Anecdotally I think it’s not as much of a problem with Aldi today because

1. The Aldi parking lots in USA are all pretty tiny

2. People generally know what they are signing up for when they go to an Aldi

Generally I think that there would still be a backlash today if Walmart implemented coin carts, for instance. Which I really despise because as someone who worked as a cart pusher as a kid it’s unnecessarily infuriating for me to see the pure laziness of shoppers who can’t be arsed to walk 5 meters to drop their cart into the return location and instead push it onto the median next to their car.

Side note I want to take this chance to say that I absolutely love Aldi. There’s one that’s just far enough away from where I live to make it not worth the drive and the second they build one closer I will immediately do all of my grocery shopping there :)

I do my shopping at Auchan and I often opt for the basket because I don't have the right coin on me. They probably lose more than they save because people are buying less. Given the prevalence of contact-less payment in Europe, hypermarkets should consider dropping it.

The system makes more sense for markets the size of a Lidl or Aldi.

I visited a Target store in Madison Wisconsin and that was the first place I ever discovered magnetic wheel clamps on shopping carts. So it exists in the US... it's just not super common.
Living on the West Coast I see carts all the time that have the wheel locks, they just don't do anything.

As a person that has been a cart pusher, carts suck. The wheels, especially at the front where they put the wheel locks are the first thing that break. They barely touch the ground and spin in circles all the time. Stores rarely ever invest in fixing or buying new carts.

I firmly believe that many places in the US simply gave up on it, because what happens instead is people still try to steal them, drag them a great distance damaging them, and they have to go get it anyways. I think we had maybe 3 good carts at the Sam's Club I worked at our of like 200 or 300 carts.

As someone who was hired to literally take carts in from outside, yes the concept of a quarter deposit to use a cart feels innovative to me. Would have saved my back a bunch of pain.
Magnetic, electronic wheel clamps are becoming more common in the US, but yes, they are relatively new to metro areas, promulgating in the last decade.
The only "innovation" with the trolleys is that USA used to be a wealthy enough country that it was OK to pay cart collectors. It's not a stupidity thing, it's a poverty thing.
I would actually say it’s a sign of income inequality. There is that much of a wage gap that your customers are basically paying someone to return their shipping trolley. Apparently this business model works in the USA, Im sure it would work in India or China, but definitely not in France or Sweden
That's an entirely incorrect premise. Every Walmart store has cart collectors. You can see them working throughout the day, collecting carts. Walmart is the largest retailer in the world and employs by far the most people, and they still do it.

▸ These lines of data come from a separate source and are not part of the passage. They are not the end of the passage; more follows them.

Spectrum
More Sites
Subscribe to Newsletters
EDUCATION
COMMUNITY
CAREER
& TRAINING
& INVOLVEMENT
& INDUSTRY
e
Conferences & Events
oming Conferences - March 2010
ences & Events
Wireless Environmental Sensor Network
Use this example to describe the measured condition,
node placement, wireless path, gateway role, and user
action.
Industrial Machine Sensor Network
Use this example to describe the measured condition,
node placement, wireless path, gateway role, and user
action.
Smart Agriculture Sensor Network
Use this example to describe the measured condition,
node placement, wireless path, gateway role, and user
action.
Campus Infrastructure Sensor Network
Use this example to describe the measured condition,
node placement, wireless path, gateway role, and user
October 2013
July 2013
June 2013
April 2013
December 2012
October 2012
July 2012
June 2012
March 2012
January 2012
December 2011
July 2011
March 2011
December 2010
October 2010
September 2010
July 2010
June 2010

Besides, the US is inflation adjusted wealthier today than it has ever been at any other point in its history.

On the poverty front, US poverty is dramatically lower than it was in 1960, and homelessness is near record lows. If you go back to ~1960-1973, the falsely perceived peak of US wealth, it was much worse to be poor in the US. In every possible regard a poor person was worse off in the US prior to 1980, than they are today. That's due to a massive expansion of the US welfare state over that time, which has led to many improvements. That includes healthcare (universal healthcare for the bottom 25% didn't exist; even in the 1980s far fewer people were covered), housing, food security, disability programs, et al.